▶ [WHAT YOU WILL DO]: Once the line with "Ziel war es, Aufgaben" is found in the entries below, print it and each following line exactly, stopping after the line with "Mehr Infos hier."; print nothing else.

Page-level text extractions:
○ ○ ○ ○ ○ ○ ○

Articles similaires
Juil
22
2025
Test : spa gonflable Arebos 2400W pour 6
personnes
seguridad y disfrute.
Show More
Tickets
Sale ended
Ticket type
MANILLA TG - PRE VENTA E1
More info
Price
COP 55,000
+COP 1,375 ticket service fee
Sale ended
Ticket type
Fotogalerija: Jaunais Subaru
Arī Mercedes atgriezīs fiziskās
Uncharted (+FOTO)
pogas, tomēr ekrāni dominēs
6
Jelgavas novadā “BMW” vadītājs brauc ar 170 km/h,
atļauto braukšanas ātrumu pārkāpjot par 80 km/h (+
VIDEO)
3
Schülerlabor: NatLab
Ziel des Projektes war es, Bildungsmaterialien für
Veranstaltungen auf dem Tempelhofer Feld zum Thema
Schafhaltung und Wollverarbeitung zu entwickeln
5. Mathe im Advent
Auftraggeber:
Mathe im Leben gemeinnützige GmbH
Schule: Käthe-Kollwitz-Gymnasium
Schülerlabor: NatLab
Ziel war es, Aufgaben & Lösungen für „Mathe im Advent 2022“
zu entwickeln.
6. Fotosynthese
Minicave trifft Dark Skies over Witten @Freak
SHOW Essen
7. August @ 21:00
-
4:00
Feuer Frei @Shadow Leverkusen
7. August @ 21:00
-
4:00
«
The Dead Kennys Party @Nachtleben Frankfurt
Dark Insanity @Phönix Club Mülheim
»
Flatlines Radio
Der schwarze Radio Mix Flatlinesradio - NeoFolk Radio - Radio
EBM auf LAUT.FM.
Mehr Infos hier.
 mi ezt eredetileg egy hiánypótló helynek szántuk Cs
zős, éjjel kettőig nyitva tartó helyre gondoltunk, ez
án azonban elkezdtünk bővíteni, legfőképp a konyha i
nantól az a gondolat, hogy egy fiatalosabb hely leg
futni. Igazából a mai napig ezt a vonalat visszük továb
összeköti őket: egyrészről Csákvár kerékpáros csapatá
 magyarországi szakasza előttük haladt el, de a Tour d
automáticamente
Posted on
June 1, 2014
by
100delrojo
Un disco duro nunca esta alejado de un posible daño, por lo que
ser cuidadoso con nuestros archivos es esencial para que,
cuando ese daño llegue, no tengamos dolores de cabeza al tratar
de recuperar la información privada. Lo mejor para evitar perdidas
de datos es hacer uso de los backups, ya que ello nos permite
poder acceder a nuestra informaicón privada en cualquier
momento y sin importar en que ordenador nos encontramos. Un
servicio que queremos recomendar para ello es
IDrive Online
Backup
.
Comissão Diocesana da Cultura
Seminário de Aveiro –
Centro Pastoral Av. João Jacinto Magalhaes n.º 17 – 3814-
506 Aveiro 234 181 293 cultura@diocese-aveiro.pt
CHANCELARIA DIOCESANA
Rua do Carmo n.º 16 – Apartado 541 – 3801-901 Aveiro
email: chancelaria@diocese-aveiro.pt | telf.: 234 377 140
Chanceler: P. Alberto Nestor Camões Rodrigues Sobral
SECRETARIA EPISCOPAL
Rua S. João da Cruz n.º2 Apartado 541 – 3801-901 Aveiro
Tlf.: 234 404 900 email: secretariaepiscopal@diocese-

○ ○ ○ ○ ○ ○ ○

▶ [YOUR RESPONSE]:
Ziel war es, Aufgaben & Lösungen für „Mathe im Advent 2022“
zu entwickeln.
6. Fotosynthese
Minicave trifft Dark Skies over Witten @Freak
SHOW Essen
7. August @ 21:00
-
4:00
Feuer Frei @Shadow Leverkusen
7. August @ 21:00
-
4:00
«
The Dead Kennys Party @Nachtleben Frankfurt
Dark Insanity @Phönix Club Mülheim
»
Flatlines Radio
Der schwarze Radio Mix Flatlinesradio - NeoFolk Radio - Radio
EBM auf LAUT.FM.
Mehr Infos hier.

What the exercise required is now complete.